Author’s disclaimer: If I have misrepresented the system it is either because the government has changed it since my last review of Sibley Hospital’s performance or I have oversimplified the process because only CMS troglodytes can understand it. No Defense Waived. – SPH
As you, good reader, can see, eventually all hospitals will be crowded into the 90-99 absolute satisfaction score range and then most of them will be punished for falling below some relative satisfaction scale.
Gaming the system and getting cheated in return
Curiously, I do not have a deep emotional reaction to the CMS program. I have developed a deep cynicism toward all aspects of the medical care financing process. I believe that most providers have been gaming the system too long and deserve to be cheated in return. What really causes me to have a visceral reaction to this process is the way that hospital administrators have embraced it.
In an ideal world, you might expect a coordinated response by the AMA and the AHA (American Hospital Association) to reject this law and, in an act of civil disobedience, to refuse to see any more Medicare patients. Instead, hospital administrators have turned to the medical, nursing and administrative staffs and told them: “Move us up in the rankings.” This madness has spawned whole new administrative offices that are devoted to patient satisfaction. At some institutions a new division has been added to the administrative flow chart, topped by a VP of Patient Experience.
Discussions about “teaching to the test” are everywhere and the whole process reduces physicians and nurses to the level of car salesmen and service representatives asking to be ranked 5 or “Always” on every question.

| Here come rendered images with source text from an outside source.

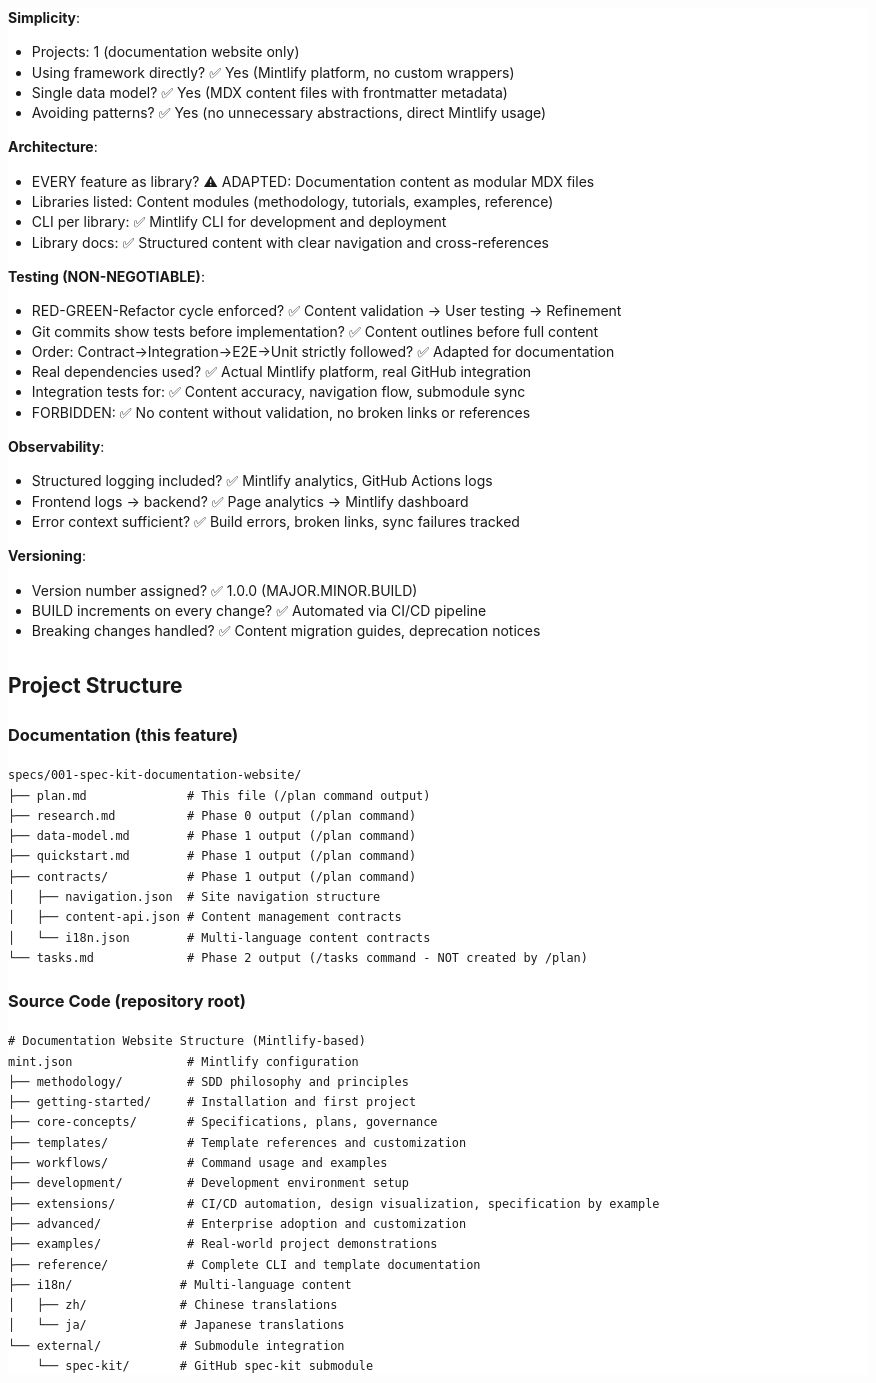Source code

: **Simplicity**:
- Projects: 1 (documentation website only)
- Using framework directly? ✅ Yes (Mintlify platform, no custom wrappers)
- Single data model? ✅ Yes (MDX content files with frontmatter metadata)
- Avoiding patterns? ✅ Yes (no unnecessary abstractions, direct Mintlify usage)

**Architecture**:
- EVERY feature as library? ⚠️ ADAPTED: Documentation content as modular MDX files
- Libraries listed: Content modules (methodology, tutorials, examples, reference)
- CLI per library: ✅ Mintlify CLI for development and deployment
- Library docs: ✅ Structured content with clear navigation and cross-references

**Testing (NON-NEGOTIABLE)**:
- RED-GREEN-Refactor cycle enforced? ✅ Content validation → User testing → Refinement
- Git commits show tests before implementation? ✅ Content outlines before full content
- Order: Contract→Integration→E2E→Unit strictly followed? ✅ Adapted for documentation
- Real dependencies used? ✅ Actual Mintlify platform, real GitHub integration
- Integration tests for: ✅ Content accuracy, navigation flow, submodule sync
- FORBIDDEN: ✅ No content without validation, no broken links or references

**Observability**:
- Structured logging included? ✅ Mintlify analytics, GitHub Actions logs
- Frontend logs → backend? ✅ Page analytics → Mintlify dashboard
- Error context sufficient? ✅ Build errors, broken links, sync failures tracked

**Versioning**:
- Version number assigned? ✅ 1.0.0 (MAJOR.MINOR.BUILD)
- BUILD increments on every change? ✅ Automated via CI/CD pipeline
- Breaking changes handled? ✅ Content migration guides, deprecation notices

## Project Structure

### Documentation (this feature)
```
specs/001-spec-kit-documentation-website/
├── plan.md              # This file (/plan command output)
├── research.md          # Phase 0 output (/plan command)
├── data-model.md        # Phase 1 output (/plan command)
├── quickstart.md        # Phase 1 output (/plan command)
├── contracts/           # Phase 1 output (/plan command)
│   ├── navigation.json  # Site navigation structure
│   ├── content-api.json # Content management contracts
│   └── i18n.json        # Multi-language content contracts
└── tasks.md             # Phase 2 output (/tasks command - NOT created by /plan)
```

### Source Code (repository root)
```
# Documentation Website Structure (Mintlify-based)
mint.json                # Mintlify configuration
├── methodology/         # SDD philosophy and principles
├── getting-started/     # Installation and first project
├── core-concepts/       # Specifications, plans, governance
├── templates/           # Template references and customization
├── workflows/           # Command usage and examples
├── development/         # Development environment setup
├── extensions/          # CI/CD automation, design visualization, specification by example
├── advanced/            # Enterprise adoption and customization
├── examples/            # Real-world project demonstrations
├── reference/           # Complete CLI and template documentation
├── i18n/               # Multi-language content
│   ├── zh/             # Chinese translations
│   └── ja/             # Japanese translations
└── external/           # Submodule integration
    └── spec-kit/       # GitHub spec-kit submodule
```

Of course patient satisfaction depends on multiple factors, many of them well beyond the immediate control of health care providers. The most important factors are environmental. Private rooms will always trump “semi-private” which means two patients to a room and no privacy whatsoever. The engineering of a hospital (nursing station locations, rugs, sound baffles, etc.) will either reduce noise or not and little can be done about that in a timely manner.

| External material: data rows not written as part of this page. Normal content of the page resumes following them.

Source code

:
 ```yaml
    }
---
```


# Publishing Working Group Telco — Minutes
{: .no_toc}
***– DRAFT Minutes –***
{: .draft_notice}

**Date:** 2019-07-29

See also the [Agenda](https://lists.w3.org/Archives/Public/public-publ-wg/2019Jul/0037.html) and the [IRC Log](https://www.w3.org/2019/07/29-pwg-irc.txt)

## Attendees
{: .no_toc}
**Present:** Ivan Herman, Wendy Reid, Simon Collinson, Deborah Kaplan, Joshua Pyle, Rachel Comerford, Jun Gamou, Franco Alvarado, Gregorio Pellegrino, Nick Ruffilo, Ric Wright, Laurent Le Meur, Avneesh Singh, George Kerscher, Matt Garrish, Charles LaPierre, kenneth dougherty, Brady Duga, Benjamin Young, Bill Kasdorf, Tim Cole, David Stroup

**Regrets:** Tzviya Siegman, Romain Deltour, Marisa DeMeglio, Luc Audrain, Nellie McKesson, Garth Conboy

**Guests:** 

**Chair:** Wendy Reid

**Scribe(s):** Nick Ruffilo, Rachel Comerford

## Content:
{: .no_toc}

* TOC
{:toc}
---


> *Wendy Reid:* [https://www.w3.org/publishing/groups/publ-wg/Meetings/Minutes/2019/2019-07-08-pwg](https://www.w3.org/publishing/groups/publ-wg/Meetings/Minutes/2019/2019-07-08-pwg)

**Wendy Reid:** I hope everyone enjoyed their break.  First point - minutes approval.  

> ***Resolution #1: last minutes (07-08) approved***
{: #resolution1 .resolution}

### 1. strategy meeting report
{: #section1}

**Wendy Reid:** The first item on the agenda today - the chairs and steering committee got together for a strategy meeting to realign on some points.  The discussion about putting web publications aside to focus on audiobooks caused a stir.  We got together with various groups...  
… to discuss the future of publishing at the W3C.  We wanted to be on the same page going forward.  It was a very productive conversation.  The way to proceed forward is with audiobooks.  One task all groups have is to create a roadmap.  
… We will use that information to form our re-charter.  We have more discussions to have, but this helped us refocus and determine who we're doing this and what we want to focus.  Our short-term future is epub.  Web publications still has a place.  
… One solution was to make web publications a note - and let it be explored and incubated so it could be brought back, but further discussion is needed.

Other aspects of patient satisfaction are self-evident and should not require the governmental carrot and stick to implement. Administrators, if your staff (nursing, technical or janitorial) is impolite or surly, retrain them or dismiss them. Medical Staff President, if your physicians are uncooperative, disruptive or self-important, re-educate them or sanction them. But do not reduce your nurses to customer service satisfaction representatives. Or, in hospital jargon, “service recovery agents.”
The correct variables of patient satisfaction: safety and education
Patient satisfaction efforts should be focused on two things, patient safety and patient education. The common factor here is patient expectations. Teach patients about their disease, their medications, their treatments and what they can expect to happen and you will have improved the quality of their care and their satisfaction simultaneously.
There is no limit to what a physician can and should teach their patients and if your doctors will not embrace this concept get a new medical staff. Do not let your physicians be reduced to car salesmen, however. Medical care may be the most important service industry but its devoted health care providers should not be reduced to PR agents.
Back to the U.S. Senate
So what does this have to do with the United States Senate? If a doctor tells a patient that they will send an email or make a call with clinical information and if they do not follow through, that is a cause for dissatisfaction. It leads to anxiety for the patient and should result in a negative evaluation. Therefore I find it ironic that the institution that makes laws governing patient satisfaction will not govern itself with laws regarding electorate satisfaction.
The Northern California sun is relentless but no more punishing than the endless regulations applied to the health care system.